10
Jun 11

Rule of law.

To say the case against NSA whistleblower Thomas Drake just collapsed would imply there was ever a case to be made in the first place.

A bit of backstory, which reads almost exactly like “stop snitching,” from this excellent NYer piece:

When President Barack Obama took office, in 2009, he championed the cause of government transparency, and spoke admiringly of whistle-blowers, whom he described as “often the best source of information about waste, fraud, and abuse in government.” But the Obama Administration has pursued leak prosecutions with a surprising relentlessness. Including the Drake case, it has been using the Espionage Act to press criminal charges in five alleged instances of national-security leaks—more such prosecutions than have occurred in all previous Administrations combined. The Drake case is one of two that Obama’s Justice Department has carried over from the Bush years.

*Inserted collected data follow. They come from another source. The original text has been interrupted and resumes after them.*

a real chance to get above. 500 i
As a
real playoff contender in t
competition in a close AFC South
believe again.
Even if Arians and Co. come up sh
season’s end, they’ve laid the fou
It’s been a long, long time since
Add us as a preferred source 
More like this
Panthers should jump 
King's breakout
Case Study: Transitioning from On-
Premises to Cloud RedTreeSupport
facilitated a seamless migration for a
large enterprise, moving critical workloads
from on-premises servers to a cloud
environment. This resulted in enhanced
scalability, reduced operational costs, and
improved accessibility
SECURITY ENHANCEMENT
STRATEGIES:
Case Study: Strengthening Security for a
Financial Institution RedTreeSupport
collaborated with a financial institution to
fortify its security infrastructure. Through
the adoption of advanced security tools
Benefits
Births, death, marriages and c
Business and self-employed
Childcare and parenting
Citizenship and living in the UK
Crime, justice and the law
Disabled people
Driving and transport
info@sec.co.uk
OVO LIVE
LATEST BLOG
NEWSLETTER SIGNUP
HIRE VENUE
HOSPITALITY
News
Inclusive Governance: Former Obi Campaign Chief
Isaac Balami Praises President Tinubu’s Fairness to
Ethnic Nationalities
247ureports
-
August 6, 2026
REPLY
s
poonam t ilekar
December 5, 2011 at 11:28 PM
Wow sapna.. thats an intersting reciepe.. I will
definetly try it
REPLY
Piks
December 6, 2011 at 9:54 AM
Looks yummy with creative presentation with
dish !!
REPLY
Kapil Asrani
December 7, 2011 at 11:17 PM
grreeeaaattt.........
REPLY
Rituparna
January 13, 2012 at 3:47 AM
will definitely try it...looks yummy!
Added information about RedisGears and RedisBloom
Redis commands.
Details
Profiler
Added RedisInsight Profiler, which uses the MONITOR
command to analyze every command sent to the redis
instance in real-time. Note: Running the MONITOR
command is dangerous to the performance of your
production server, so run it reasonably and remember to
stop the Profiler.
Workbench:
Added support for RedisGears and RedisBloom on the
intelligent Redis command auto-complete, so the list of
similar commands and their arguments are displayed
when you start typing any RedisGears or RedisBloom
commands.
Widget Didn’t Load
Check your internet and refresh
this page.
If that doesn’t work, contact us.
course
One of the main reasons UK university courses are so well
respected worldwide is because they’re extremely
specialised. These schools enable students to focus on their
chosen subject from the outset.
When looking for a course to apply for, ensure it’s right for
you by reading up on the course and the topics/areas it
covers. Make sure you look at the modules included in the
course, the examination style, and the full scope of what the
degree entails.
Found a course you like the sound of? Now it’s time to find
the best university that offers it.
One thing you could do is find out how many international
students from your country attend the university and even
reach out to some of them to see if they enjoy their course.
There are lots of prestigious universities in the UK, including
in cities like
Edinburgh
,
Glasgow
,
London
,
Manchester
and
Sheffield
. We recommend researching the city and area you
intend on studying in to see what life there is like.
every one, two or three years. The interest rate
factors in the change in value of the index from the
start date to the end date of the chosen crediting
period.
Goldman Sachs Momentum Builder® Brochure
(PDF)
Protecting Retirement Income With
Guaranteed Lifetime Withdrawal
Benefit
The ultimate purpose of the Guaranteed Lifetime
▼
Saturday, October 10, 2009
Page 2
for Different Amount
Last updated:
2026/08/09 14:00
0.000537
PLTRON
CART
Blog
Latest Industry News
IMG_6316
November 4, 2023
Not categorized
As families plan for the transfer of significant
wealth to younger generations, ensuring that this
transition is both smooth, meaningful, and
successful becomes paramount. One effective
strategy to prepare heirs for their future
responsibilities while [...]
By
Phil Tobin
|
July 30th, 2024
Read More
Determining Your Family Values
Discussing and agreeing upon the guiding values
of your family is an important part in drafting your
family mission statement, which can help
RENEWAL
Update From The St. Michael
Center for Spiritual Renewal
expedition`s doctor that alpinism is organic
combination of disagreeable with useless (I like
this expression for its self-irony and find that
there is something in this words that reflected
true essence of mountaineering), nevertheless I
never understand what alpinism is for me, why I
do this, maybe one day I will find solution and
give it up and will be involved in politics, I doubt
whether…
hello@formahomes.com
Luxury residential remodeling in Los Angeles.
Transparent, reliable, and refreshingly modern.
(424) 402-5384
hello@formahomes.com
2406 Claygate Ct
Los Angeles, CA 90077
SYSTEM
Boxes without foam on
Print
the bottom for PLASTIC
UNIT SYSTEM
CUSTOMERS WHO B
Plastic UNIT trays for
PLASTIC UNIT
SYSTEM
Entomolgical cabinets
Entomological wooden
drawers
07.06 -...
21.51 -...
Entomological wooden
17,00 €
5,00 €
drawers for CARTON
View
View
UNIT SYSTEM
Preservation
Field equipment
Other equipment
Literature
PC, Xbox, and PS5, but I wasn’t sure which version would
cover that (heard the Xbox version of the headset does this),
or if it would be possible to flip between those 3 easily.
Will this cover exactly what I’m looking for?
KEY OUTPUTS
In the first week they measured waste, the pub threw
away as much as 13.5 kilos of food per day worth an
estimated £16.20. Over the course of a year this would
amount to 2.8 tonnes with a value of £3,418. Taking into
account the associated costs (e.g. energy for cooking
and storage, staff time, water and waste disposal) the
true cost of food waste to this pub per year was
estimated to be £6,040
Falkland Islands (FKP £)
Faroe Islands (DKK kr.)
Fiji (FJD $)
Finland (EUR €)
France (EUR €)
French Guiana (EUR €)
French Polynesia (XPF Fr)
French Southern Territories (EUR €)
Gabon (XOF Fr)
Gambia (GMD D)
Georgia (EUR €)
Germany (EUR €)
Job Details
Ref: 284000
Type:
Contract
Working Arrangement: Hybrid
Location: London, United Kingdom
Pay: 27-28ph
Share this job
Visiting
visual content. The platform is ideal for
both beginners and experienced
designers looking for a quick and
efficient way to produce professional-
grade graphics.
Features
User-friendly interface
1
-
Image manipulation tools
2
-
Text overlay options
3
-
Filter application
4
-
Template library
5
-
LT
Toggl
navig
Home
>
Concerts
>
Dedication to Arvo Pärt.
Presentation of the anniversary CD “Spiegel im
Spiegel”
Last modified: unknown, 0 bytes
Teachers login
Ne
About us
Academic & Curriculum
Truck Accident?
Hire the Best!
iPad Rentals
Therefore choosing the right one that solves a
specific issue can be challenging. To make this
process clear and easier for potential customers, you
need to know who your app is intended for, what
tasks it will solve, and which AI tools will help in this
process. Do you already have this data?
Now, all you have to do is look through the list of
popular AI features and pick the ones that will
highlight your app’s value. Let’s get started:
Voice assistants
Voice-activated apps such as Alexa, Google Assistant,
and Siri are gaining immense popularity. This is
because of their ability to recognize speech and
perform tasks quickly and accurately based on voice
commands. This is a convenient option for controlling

The whole article reveals the infuriating and chilling1 behavior of the NSA and Obama administration. Drake, for what it’s worth, charitably thinks Obama got rolled by the spooks:

“I actually had hopes for Obama,” he said. He had not only expected the President to roll back the prosecutions launched by the Bush Administration; he had thought that Bush Administration officials would be investigated for overstepping the law in the “war on terror.”

“But power is incredibly destructive,” Drake said. “It’s a weird, pathological thing. I also think the intelligence community coöpted Obama, because he’s rather naïve about national security.”

 

  1. If you recall, the NSA’s illegal activities were apparently sanctioned by the Supreme Court.